For instance, a Disaster Risk Reduction and Resilience Specialist, from the University of the Witwatersrand, South Africa, Olasunkanmi Habeeb Okunola, disclosed that highest number of cases of building collapse in Lagos were reported in 2011, 2012 and 2019, when 19, 14, and 17 buildings respectively collapsed.
“Out of 152 buildings that collapsed in Lagos between 2005 and 2020, 76.6 per cent were residential, 13 per cent were commercial and 9.4 per cent were institutional. Most of the buildings that collapsed are typically multi-storey buildings,” he said.
Arilesere noted that the reason for the collapse is not about the buildings/structures being old. “About 45,000 buildings are under construction or renovation in Lagos alone, and not less than 10 may collapse,” he revealed.
The architect said each particular building collapse, whether complete collapse or partial collapse, has its own peculiarities.
Arilesere said the Bank of Industry (BOI) building that collapsed partially, during Mr. Babatunde Fashola’s tenure, was due to overloading of water. Meanwhile, some of the recent building collapse was due to poor choice of building materials, adding that in some cases, it was due to quackery.
The publicity secretary, said the guild recently created awareness on building collapse. “As professionals, we are tired of building collapse in Nigeria. we want to eradicate it and we are convinced that the only way to eliminate it is by prevention,” he added.
Arilesere says we can prevent this disaster by working together. “Everybody must do their part to ensure that we win the war. The government must do their own part by approving only what should be approved. They should approve building plans that have passed all the criteria for approval. “The government should do its own part by monitoring to ensure that what is approved is what is built and implement the building code that has been in the parliament for many years. The Standard Organisation of Nigeria (SON) must ensure building materials are not in circulation, except they meet minimum standard.”
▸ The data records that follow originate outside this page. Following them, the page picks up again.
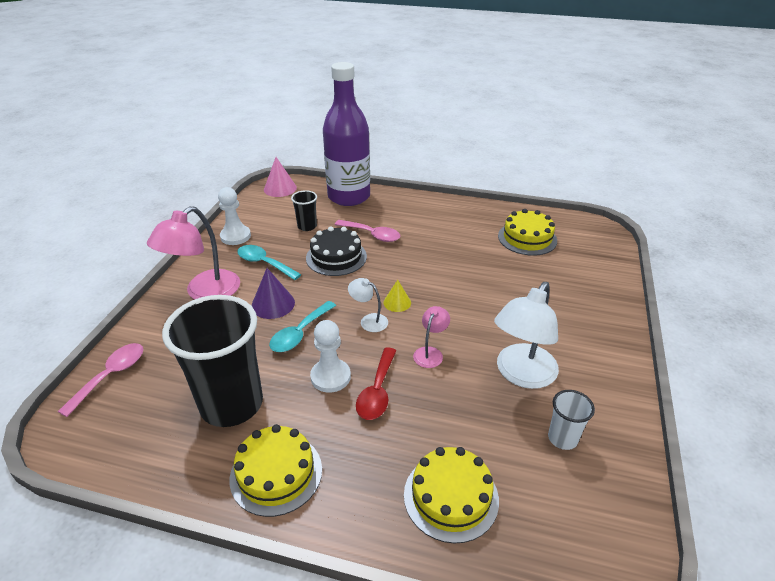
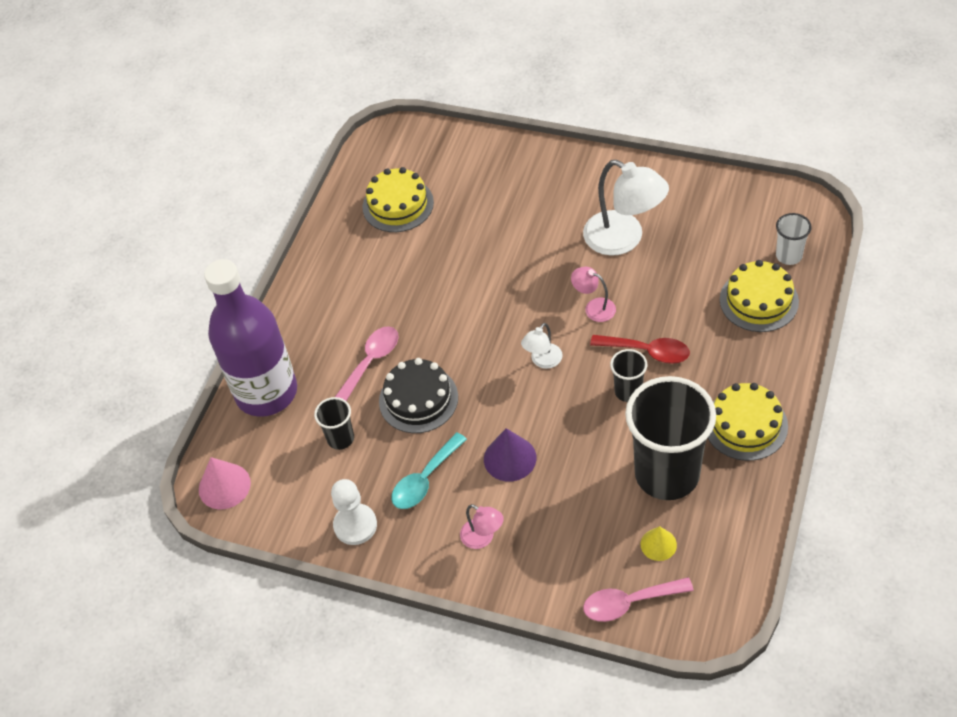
camera: 80 degrees left, 15 degrees up
pink spoon [58,343,144,417] -> pink spoon turned 45 degrees counterclockwise [583,577,694,622]
pink lamp [147,206,240,300] -> pink lamp [460,504,504,549], size x0.50
turquoise spoon [269,301,336,352] -> none
white pawn [310,320,351,393] -> black cup [610,349,647,402]
yellow cone [383,280,411,312] -> yellow cone moved to [640,526,677,561]
white cup [548,390,595,450] -> white cup moved to [776,213,812,265]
“The owners of the buildings should engage only competent, registered and responsible professionals and must ensure that they use quality building materials for building. On the other hand, professionals should do their part ensuring all boxes are checked while designing and building. As professionals, you must warn owners on implication of cutting corners.
“Nigerians must do their part to blow the whistle once they see any building that may likely collapse. If the whistle is blown early enough, the building can be salvaged. All bodies, including Nigerians, must play their role for us to win the war against building collapse.”